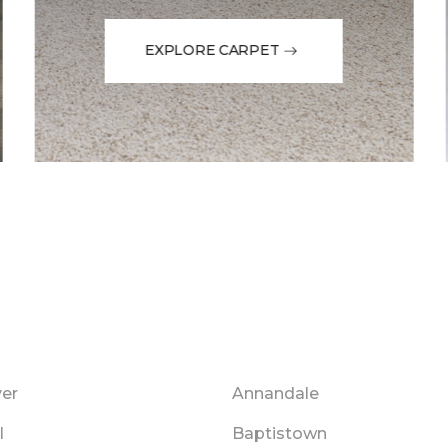
EXPLORE CARPET
er
Annandale
l
Baptistown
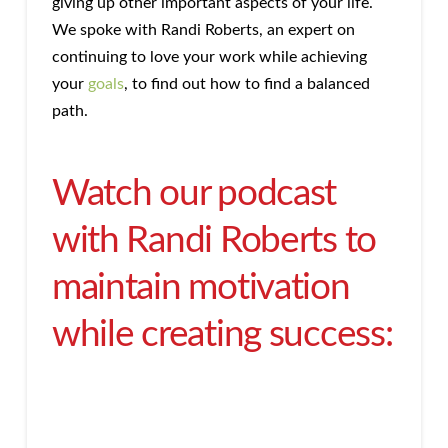
giving up other important aspects of your life.
We spoke with Randi Roberts, an expert on
continuing to love your work while achieving
your
goals
, to find out how to find a balanced
path.
Watch our podcast
with Randi Roberts to
maintain motivation
while creating success:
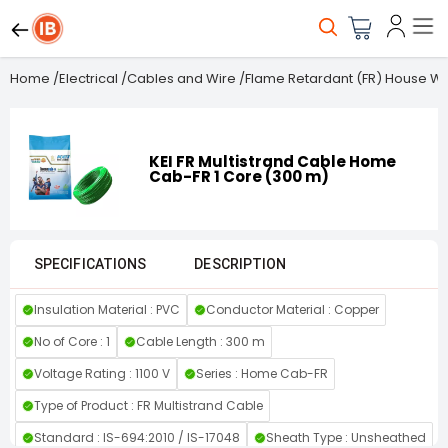
Home
/
Electrical
/
Cables and Wire
/
Flame Retardant (FR) House Wi
KEI FR Multistrand Cable Home
Cab-FR 1 Core (300 m)
SPECIFICATIONS
DESCRIPTION
Insulation Material : PVC
Conductor Material : Copper
No of Core : 1
Cable Length : 300 m
Voltage Rating : 1100 V
Series : Home Cab-FR
Type of Product : FR Multistrand Cable
Standard : IS-694:2010 / IS-17048
Sheath Type : Unsheathed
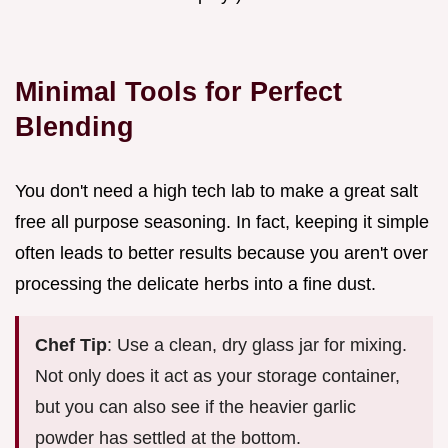
Minimal Tools for Perfect
Blending
You don't need a high tech lab to make a great salt
free all purpose seasoning. In fact, keeping it simple
often leads to better results because you aren't over
processing the delicate herbs into a fine dust.
Chef Tip
: Use a clean, dry glass jar for mixing.
Not only does it act as your storage container,
but you can also see if the heavier garlic
powder has settled at the bottom.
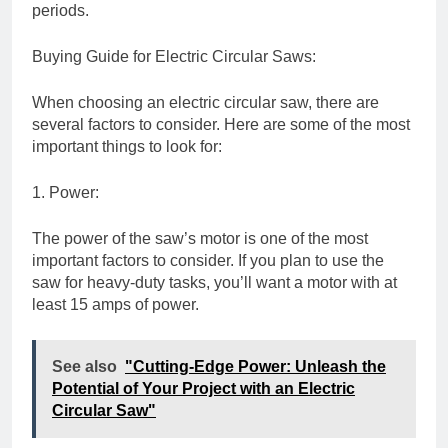
periods.
Buying Guide for Electric Circular Saws:
When choosing an electric circular saw, there are
several factors to consider. Here are some of the most
important things to look for:
1. Power:
The power of the saw’s motor is one of the most
important factors to consider. If you plan to use the
saw for heavy-duty tasks, you’ll want a motor with at
least 15 amps of power.
See also
"Cutting-Edge Power: Unleash the
Potential of Your Project with an Electric
Circular Saw"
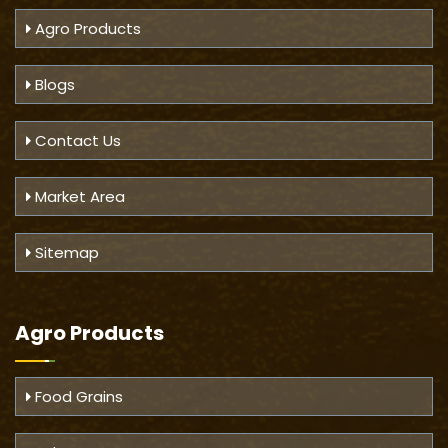
Agro Products
Blogs
Contact Us
Market Area
Sitemap
Agro Products
Food Grains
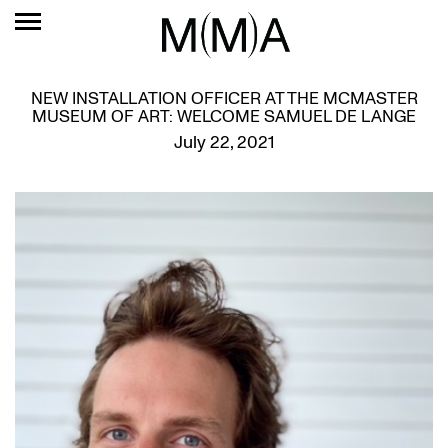
NEW INSTALLATION OFFICER AT THE MCMASTER
MUSEUM OF ART: WELCOME SAMUEL DE LANGE
July 22, 2021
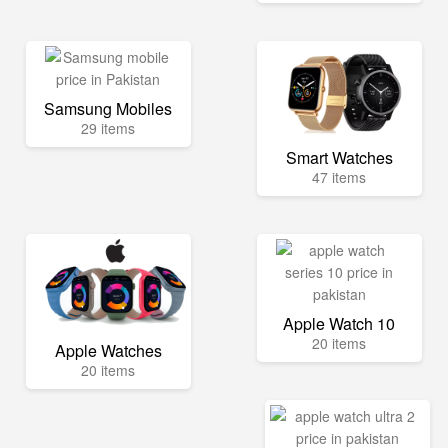
Samsung Mobiles
29 items
Smart Watches
47 items
Apple Watch 10
20 items
Apple Watches
20 items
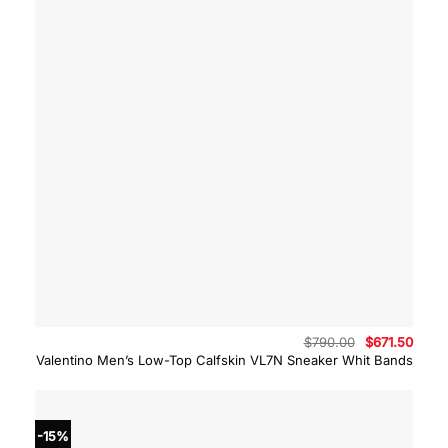
Original
Curre
$
790.00
$
671.50
price
price
Valentino Men’s Low-Top Calfskin VL7N Sneaker Whit Bands
was:
is:
$790.00.
$671.
-15%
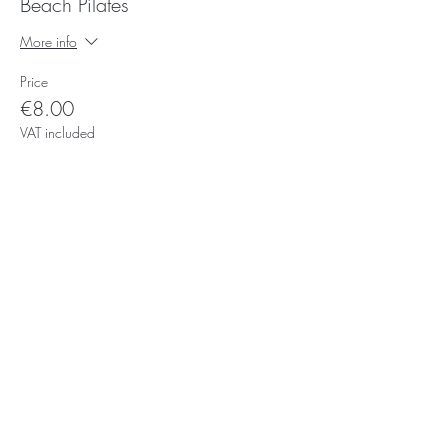
Beach Pilates
More info
Price
€8.00
VAT included
Subscribe for Updates
Subscribe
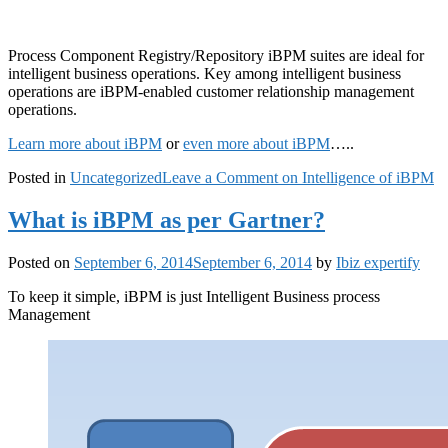
Process Component Registry/Repository iBPM suites are ideal for
intelligent business operations. Key among intelligent business
operations are iBPM-enabled customer relationship management
operations.
Learn more about iBPM
or
even more about iBPM
…..
Posted in
Uncategorized
Leave a Comment
on Intelligence of iBPM
What is iBPM as per Gartner?
Posted on
September 6, 2014
September 6, 2014
by
Ibiz expertify
To keep it simple, iBPM is just Intelligent Business process
Management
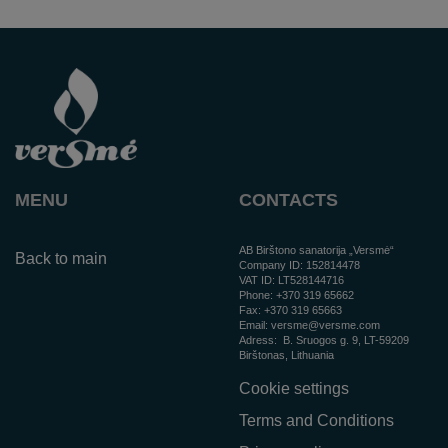
MENU
CONTACTS
AB Birštono sanatorija „Versmė“
Back to main
Company ID: 152814478
VAT ID: LT528144716
Phone:
+370 319 65662
Fax: +370 319 65663
Email:
versme@versme.com
Adress:
B. Sruogos g. 9,
LT-59209
Birštonas
, Lithuania
Cookie settings
Terms and Conditions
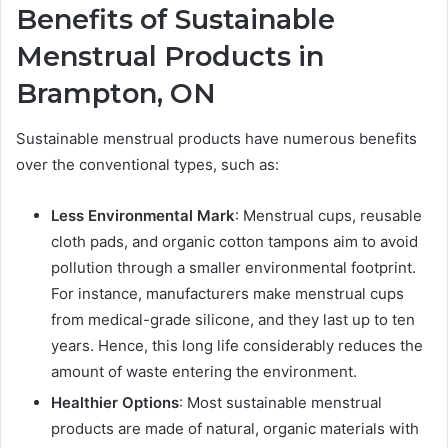
Benefits of
Sustainable
Menstrual Products in
Brampton, ON
Sustainable menstrual products have numerous benefits
over the conventional types, such as:
Less Environmental Mark
: Menstrual cups, reusable
cloth pads, and organic cotton tampons aim to avoid
pollution through a smaller environmental footprint.
For instance, manufacturers make menstrual cups
from medical-grade silicone, and they last up to ten
years. Hence, this long life considerably reduces the
amount of waste entering the environment.
Healthier Options
: Most sustainable menstrual
products are made of natural, organic materials with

◇ ◇ ◇ ◇

WHAT IS BEING ASKED => Going through the listing above, count the lines in which the word "about" appears, and give only the number.

RESULT OF THIS TASK => 2